Beth’s methodology is made available free of charge to public institutions, research institutions, and citizen sector organizations, provided they commit to keeping the data secure and promoting women's rights.

The Brazilian states of Bahia and Espírito Santo, as well as municipalities in several other states, now recognize women’s importance in agriculture and are incorporating Beth’s methodology into agroecological technical assistance and extension programs that help women improve their crop quality. In Brazil’s Bahia State alone, these public assistance programs now reach more than 19,000 families in 60 municipalities.

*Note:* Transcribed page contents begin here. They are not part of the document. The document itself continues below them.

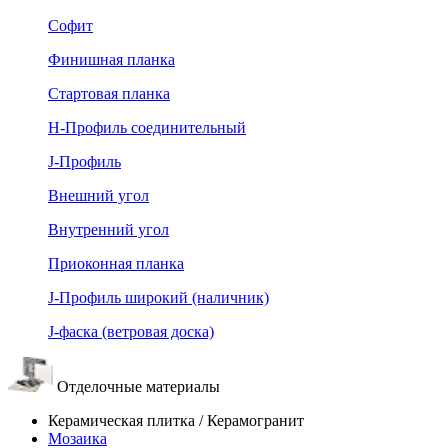
Софит
Финишная планка
Стартовая планка
Н-Профиль соединительный
J-Профиль
Внешний угол
Внутренний угол
Приоконная планка
J-Профиль широкий (наличник)
J-фаска (ветровая доска)
Отделочные материалы
Керамическая плитка / Керамогранит
Мозаика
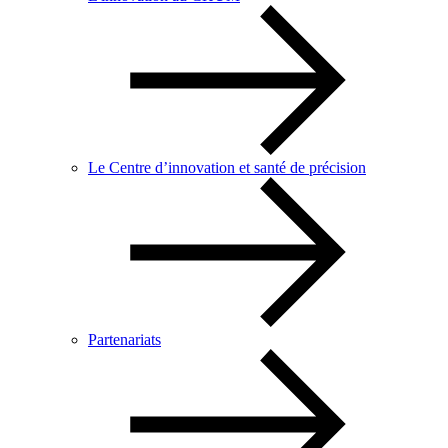
Le Centre d’innovation et santé de précision
Partenariats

Beth is working to scale the use of her methodology further. She recently established an Observatory program at the Center for Alternative Technologies, where she first developed her methodology, so researchers can use it to collect data across all CTA initiatives. The goal is to build a comprehensive and centralized database tracking the contributions of rural women, which can inform public debate about gender disparity and leverage wider policy and systems change in Brazil.

"In the interior of Bahia, Jozélia da Silva Santana puts everything she does in her notebook. ‘At first I just thought I was just working. After the notebook, I started to see all the diversity that I produce, which I didn't pay attention to. I just planted.' An experience that is almost always forgotten, the value of everything she plants in her productive yard or swidden, is no longer invisible. By writing down each step of her day, Jozélia is aware of the magnitude of her own work.”

-Brasil de Fato

In addition to being leveraged by governments and institutions inside Brazil, Beth’s tools are being disseminated throughout the UN's International Fund for Agricultural Development. She is partnering with Toulouse University and the Latin America and Caribbean Agroecological Movement and has recently been invited to expand her work to the central African countries of São Tomé and Principe.

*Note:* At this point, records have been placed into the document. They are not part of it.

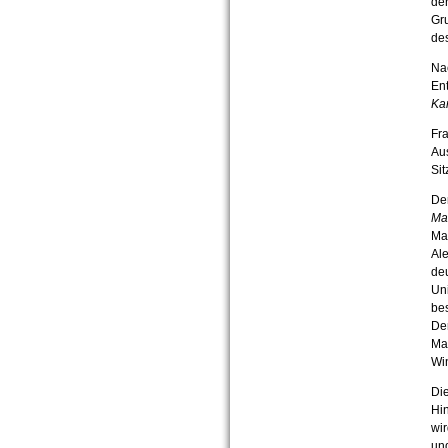
der
Gr
de
Nac
En
Kan
Fra
Au
Sit
Der
Mas
Ma
Ale
deu
Uni
be
Der
Ma
Wi
Di
Hin
wir
und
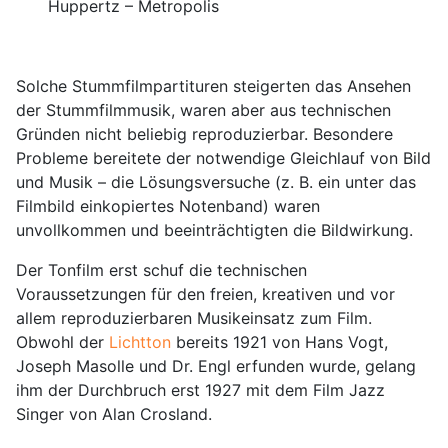
Huppertz – Metropolis
Solche Stummfilmpartituren steigerten das Ansehen
der Stummfilmmusik, waren aber aus technischen
Gründen nicht beliebig reproduzierbar. Besondere
Probleme bereitete der notwendige Gleichlauf von Bild
und Musik – die Lösungsversuche (z. B. ein unter das
Filmbild einkopiertes Notenband) waren
unvollkommen und beeinträchtigten die Bildwirkung.
Der Tonfilm erst schuf die technischen
Voraussetzungen für den freien, kreativen und vor
allem reproduzierbaren Musikeinsatz zum Film.
Obwohl der
Lichtton
bereits 1921 von Hans Vogt,
Joseph Masolle und Dr. Engl erfunden wurde, gelang
ihm der Durchbruch erst 1927 mit dem Film Jazz
Singer von Alan Crosland.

Beth was born in Rio de Janeiro. Her mother was a nursing assistant from rural Paraíba in northeastern Brazil, and her father was a bank employee from Rio. They divorced when Beth was a young child. Her father took her and her brothers and forbade them to have any contact with their mother, fearing she would try to take them back to Paraíba, where their grandmother lived as one of many rural women farmers.

Her father’s actions reflected the sexist and anti-rural discriminatory attitudes of that time, which motivated Beth to study feminism and social justice issues and to work for the rights of rural women like her grandmother.

In college, she studied agronomy and encountered student movements and the Ecological Agronomy Group, which fueled her interest in effecting social change. She later studied gender and agroecology issues for her Master's degree in Spain, and is currently pursuing a doctorate in natural resources and sustainable management.

After college, she worked at FASE, one of Brazil’s main community-based organizations, and participated in the National Seminar on Gender and Family Farming. Her time at FASE coincided with the beginning of a national debate on gender and family farming in Brazil.

At the turn of the century, Beth joined the Center for Alternative Technologies (CTA), working on capacity building, political advocacy, and self-organization of women’s agricultural networks. She became CTA coordinator in 2003. It was at CTA that she developed her methodology for registering previously unrecognized contributions of rural women.

The following year, she co-created the Gender and Agroecology Seminar, leading to the establishment of the Women's Working Group of the Agroecology National Articulation, a network of state and regional groups across Brazil through which she spread early versions of her methodology.

Beth was inspired to look for her mother after she worked so closely with rural women farmers on gender inequity in communities much like where her mother grew up. She found her mother in 2005 and lived with her until her death in 2011. Beth’s work is dedicated to the lives of rural women who share her mother’s story of loss, discrimination, and resilience.